▶ [Your instructions]: Please print the entries below exactly, from the line with "Прямоугольные" through the line with "Mit vár az idei évtől a CBA és a Penny?", including both of those lines and leaving out all others.

▶ [Extracted records]:

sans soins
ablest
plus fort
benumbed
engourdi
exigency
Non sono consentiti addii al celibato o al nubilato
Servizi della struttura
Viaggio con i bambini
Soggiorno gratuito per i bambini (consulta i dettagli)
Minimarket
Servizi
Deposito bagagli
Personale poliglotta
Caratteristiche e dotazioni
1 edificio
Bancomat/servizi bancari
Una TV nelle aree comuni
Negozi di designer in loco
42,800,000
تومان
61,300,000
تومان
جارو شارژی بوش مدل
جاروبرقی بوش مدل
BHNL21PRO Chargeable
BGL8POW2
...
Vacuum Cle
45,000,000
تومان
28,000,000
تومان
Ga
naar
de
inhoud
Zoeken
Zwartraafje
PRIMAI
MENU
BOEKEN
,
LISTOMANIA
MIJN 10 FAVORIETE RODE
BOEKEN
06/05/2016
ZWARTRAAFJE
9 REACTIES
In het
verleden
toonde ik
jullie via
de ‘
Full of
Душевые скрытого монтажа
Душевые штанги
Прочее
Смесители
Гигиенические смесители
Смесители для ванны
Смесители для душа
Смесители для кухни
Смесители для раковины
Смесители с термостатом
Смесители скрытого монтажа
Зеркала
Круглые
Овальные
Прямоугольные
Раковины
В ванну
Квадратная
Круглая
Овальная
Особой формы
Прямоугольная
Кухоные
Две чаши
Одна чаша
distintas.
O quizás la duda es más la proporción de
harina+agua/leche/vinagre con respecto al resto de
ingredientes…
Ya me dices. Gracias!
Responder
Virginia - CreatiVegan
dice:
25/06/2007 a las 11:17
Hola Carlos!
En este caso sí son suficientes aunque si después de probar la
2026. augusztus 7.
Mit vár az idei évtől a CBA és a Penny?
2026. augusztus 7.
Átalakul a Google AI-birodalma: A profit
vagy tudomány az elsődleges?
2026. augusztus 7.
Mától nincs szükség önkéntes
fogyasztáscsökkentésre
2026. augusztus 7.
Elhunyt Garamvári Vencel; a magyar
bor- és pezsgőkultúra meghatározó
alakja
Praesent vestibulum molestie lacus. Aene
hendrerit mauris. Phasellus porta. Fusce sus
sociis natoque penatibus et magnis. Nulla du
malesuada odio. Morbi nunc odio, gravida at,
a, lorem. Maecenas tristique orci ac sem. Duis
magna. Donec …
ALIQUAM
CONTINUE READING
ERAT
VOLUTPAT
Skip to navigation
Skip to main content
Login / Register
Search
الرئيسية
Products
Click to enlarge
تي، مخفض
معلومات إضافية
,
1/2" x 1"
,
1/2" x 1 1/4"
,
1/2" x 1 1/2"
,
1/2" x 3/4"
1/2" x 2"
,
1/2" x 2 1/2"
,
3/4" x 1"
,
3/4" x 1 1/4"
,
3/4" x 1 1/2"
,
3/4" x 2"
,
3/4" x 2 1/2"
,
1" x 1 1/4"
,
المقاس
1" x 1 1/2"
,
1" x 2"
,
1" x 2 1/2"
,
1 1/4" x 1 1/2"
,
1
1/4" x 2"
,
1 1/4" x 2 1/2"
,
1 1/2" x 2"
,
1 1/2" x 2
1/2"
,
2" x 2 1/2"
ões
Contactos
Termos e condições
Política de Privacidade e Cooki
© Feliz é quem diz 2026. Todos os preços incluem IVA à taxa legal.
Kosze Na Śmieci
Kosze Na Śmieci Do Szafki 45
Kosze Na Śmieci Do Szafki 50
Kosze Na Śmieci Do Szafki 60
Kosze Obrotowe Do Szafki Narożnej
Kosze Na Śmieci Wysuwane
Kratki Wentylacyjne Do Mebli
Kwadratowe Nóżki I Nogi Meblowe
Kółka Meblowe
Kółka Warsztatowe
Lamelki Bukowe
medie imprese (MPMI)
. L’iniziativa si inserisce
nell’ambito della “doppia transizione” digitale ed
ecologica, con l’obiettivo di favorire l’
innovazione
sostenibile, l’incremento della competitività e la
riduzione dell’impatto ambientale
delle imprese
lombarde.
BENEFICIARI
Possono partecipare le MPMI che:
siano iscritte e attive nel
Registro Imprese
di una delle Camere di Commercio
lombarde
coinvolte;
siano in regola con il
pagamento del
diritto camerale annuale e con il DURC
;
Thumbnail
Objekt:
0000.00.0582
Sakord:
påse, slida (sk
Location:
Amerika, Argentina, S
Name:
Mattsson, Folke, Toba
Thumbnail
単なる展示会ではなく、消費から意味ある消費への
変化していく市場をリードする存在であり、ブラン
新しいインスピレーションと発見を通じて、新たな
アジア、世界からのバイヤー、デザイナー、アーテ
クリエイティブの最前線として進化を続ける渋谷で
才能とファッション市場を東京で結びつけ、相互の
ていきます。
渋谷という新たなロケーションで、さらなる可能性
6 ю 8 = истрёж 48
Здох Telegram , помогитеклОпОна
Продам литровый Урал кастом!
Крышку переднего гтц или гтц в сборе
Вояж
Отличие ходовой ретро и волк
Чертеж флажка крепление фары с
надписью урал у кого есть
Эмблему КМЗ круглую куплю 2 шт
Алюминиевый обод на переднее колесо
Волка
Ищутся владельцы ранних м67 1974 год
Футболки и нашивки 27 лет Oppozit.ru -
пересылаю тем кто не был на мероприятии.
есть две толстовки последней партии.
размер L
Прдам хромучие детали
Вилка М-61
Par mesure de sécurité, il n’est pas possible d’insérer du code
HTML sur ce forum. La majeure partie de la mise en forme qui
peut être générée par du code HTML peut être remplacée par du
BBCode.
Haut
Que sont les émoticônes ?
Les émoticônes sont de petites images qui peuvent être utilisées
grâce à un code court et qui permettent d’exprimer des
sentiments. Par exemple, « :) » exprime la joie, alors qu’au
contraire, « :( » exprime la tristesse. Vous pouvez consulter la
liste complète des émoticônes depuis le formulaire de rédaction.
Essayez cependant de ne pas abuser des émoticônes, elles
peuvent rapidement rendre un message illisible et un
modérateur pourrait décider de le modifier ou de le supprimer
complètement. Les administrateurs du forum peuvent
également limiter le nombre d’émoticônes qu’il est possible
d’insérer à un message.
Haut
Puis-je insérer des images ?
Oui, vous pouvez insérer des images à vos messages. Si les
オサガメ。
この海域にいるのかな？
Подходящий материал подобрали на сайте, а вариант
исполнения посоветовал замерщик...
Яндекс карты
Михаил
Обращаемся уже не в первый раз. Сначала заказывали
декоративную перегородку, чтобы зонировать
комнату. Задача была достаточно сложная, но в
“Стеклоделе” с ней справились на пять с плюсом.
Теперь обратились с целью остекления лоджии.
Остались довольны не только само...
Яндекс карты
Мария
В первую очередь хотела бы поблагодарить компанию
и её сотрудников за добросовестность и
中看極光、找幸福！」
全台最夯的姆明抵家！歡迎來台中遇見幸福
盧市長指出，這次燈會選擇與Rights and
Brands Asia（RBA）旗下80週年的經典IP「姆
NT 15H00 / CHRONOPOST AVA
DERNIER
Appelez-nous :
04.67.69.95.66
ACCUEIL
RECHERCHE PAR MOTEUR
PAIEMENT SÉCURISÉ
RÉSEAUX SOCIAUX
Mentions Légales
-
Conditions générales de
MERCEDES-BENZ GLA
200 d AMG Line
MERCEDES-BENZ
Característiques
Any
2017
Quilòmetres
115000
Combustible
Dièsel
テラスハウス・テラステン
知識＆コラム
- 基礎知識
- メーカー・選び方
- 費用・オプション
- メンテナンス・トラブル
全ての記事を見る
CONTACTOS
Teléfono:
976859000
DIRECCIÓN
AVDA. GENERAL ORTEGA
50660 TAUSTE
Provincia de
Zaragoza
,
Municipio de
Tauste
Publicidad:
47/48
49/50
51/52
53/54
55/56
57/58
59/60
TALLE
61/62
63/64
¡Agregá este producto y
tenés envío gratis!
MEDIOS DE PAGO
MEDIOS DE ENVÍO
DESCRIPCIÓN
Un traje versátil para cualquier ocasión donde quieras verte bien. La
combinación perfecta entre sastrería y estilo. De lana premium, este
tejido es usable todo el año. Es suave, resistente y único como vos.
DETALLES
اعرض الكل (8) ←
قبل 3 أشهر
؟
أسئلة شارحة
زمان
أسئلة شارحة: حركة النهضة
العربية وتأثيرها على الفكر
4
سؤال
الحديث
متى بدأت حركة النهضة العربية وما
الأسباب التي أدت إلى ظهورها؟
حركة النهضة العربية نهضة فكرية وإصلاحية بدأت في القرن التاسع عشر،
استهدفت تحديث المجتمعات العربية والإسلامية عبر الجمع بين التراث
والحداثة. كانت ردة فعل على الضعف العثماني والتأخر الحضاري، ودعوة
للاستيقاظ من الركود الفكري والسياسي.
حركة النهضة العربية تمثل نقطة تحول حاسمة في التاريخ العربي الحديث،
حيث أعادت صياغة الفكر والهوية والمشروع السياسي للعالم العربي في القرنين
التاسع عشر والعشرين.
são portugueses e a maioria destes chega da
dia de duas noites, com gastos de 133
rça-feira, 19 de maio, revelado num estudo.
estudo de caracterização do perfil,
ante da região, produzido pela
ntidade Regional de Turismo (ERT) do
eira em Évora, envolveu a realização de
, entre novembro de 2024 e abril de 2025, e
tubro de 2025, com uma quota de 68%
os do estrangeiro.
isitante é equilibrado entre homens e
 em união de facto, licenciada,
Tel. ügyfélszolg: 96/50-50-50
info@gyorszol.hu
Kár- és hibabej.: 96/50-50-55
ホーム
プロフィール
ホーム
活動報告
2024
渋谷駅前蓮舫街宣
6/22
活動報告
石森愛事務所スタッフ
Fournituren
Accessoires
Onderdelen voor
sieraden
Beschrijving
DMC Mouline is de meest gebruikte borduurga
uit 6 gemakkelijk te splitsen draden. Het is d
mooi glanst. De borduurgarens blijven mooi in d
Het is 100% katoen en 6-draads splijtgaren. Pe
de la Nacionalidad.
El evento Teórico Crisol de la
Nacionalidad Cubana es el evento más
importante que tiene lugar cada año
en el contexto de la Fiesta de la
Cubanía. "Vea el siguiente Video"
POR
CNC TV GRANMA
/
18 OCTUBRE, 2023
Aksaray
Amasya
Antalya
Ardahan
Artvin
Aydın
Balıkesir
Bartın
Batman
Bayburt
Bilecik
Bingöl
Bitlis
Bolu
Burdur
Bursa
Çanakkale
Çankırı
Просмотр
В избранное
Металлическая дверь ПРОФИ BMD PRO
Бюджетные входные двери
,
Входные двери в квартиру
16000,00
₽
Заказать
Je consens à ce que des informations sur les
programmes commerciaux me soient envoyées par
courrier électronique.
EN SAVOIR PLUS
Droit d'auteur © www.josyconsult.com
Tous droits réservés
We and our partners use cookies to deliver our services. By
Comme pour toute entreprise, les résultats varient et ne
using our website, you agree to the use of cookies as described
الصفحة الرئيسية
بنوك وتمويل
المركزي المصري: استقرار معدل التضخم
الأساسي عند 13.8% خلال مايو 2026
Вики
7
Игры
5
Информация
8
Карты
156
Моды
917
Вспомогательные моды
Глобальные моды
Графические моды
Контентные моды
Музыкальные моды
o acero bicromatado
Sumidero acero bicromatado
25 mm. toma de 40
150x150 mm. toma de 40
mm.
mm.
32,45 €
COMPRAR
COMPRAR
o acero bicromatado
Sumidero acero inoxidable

▶ [Completed exercise]:
Прямоугольные
Раковины
В ванну
Квадратная
Круглая
Овальная
Особой формы
Прямоугольная
Кухоные
Две чаши
Одна чаша
distintas.
O quizás la duda es más la proporción de
harina+agua/leche/vinagre con respecto al resto de
ingredientes…
Ya me dices. Gracias!
Responder
Virginia - CreatiVegan
dice:
25/06/2007 a las 11:17
Hola Carlos!
En este caso sí son suficientes aunque si después de probar la
2026. augusztus 7.
Mit vár az idei évtől a CBA és a Penny?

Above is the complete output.